The answers below by Matt White and James Wehner pretty much nailed it. Take heed of their excellent advise. Having worked for a bank for many years, and being involved in all types of issues surrounding foreclosures, the best recommendation I can give you is to be very cautious in removing any "fixtures" from the property (e.g. anything attached, which includes standard appliances), without replacing them with comparable working models. Error on the side of caution. You don't a financial hardship to turn into a potential criminal matter.

Best wishes.

Kirk Brewer
Senior Mortgage Advisor | MLO#150287
Pinnacle Capital Mortgage - East Valley
Tel: 602-290-6667
Email: Kirk@PCMeastvalley.com
0 votes
James Wehner, Agent, Scottsdale, AZ
Thu May 1, 2014
For best advice, speak to a real estate attorney. Theoretically, if the house was purchased with appliances in place, then you should leave appliances in place. I have witnessed the upgraded stainless steel appliances removed from homes and replaced with standard grade appliances.

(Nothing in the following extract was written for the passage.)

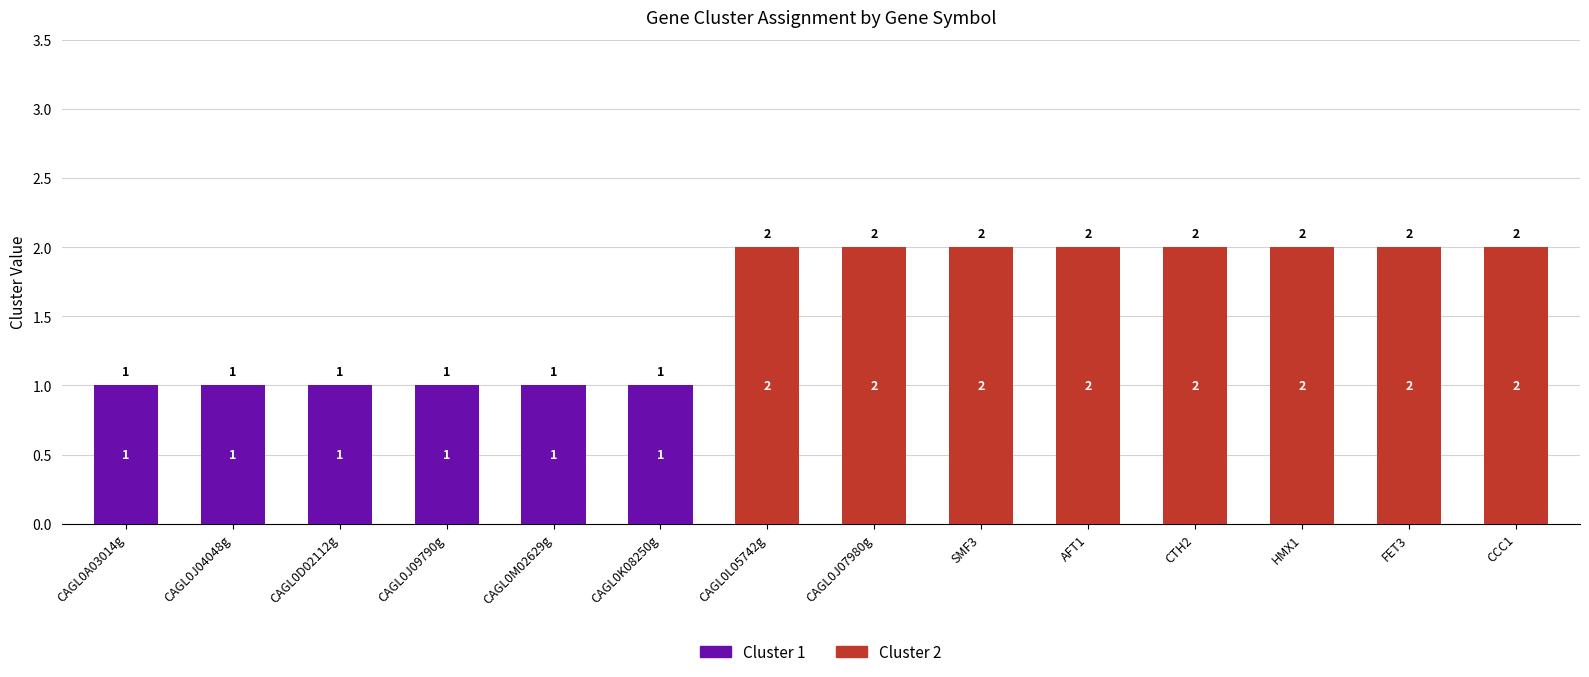

The value of Cluster 1 at CAGL0J07980g is 0. True or false?

True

There have been cases where the previous homeowners have been brought up on charges for removing items from the home prior to foreclosure.

Best regards,

James Wehner
West USA Realty
480-323-5462
0 votes
Annette Law…, Agent, Palm Harbor, FL
Fri Apr 25, 2014
The rules say no.
The prevailing practice says yes.

If you are still the owner of the home, you can do what owners can do.
If the bank owns the home....and you have been booted out, that means you are not the owner and you need to stay away from that house.
0 votes
RonS, , Concord, CA
Fri Apr 25, 2014
if it has already gone through foreclosure, you would be subject to criminal prosecution from tresspassing and theft if you entered the property and removed anything. Anything personal that belongs to you is required to be held for you for a certain period of time, afterwhich, they can dispose of it if you do not claim it.
0 votes
Isabella Joh…, Agent, Phoenix, AZ
Thu Apr 24, 2014
If the property is attached, secured or built into the home, no, you cannot remove. However if it is not attached, it is considered personal property and can be removed. It is always best to check with your lender if in doubt.
Best of luck to you!
Isabella Johnson
Century 21 Arizona Foothills
0 votes
Simon Campbe…, Agent, Miami Beach, FL
Thu Apr 24, 2014
The foreclosure will allow you to remove any personal property. Personal property is defined as "A type of property which, in its most general definition, can include any asset other than real estate. The distinguishing factor between personal property and real estate is that personal property is movable. That is, the asset is not fixed permanently to one location as with real property such as land or buildings."

Any built-in appliances, fixtures such as lights, faucets, door knobs and hardware are permanently attached to the house and are part of the real property. Items like refrigerators that simply plug into the wall are considered personal property. If something is built-in, secured to the walls, floors or counters by bolts, is wired to the house or otherwise attached besides being plugged in or clamped into a gas line it is considered personal property.

Here is an interesting discussion about this: https://www.biggerpockets.com/forums/41/topics/68176-applian…
0 votes
Edward Mazma…, Agent, Corona, CA
Thu Apr 24, 2014
If it's built in no. If it's a free standing stove yes. The hood is attached though. If it's built in it's a fixture and that would be stealing from the bank. Simple as that. Unless you replace it with the old stove that was there before.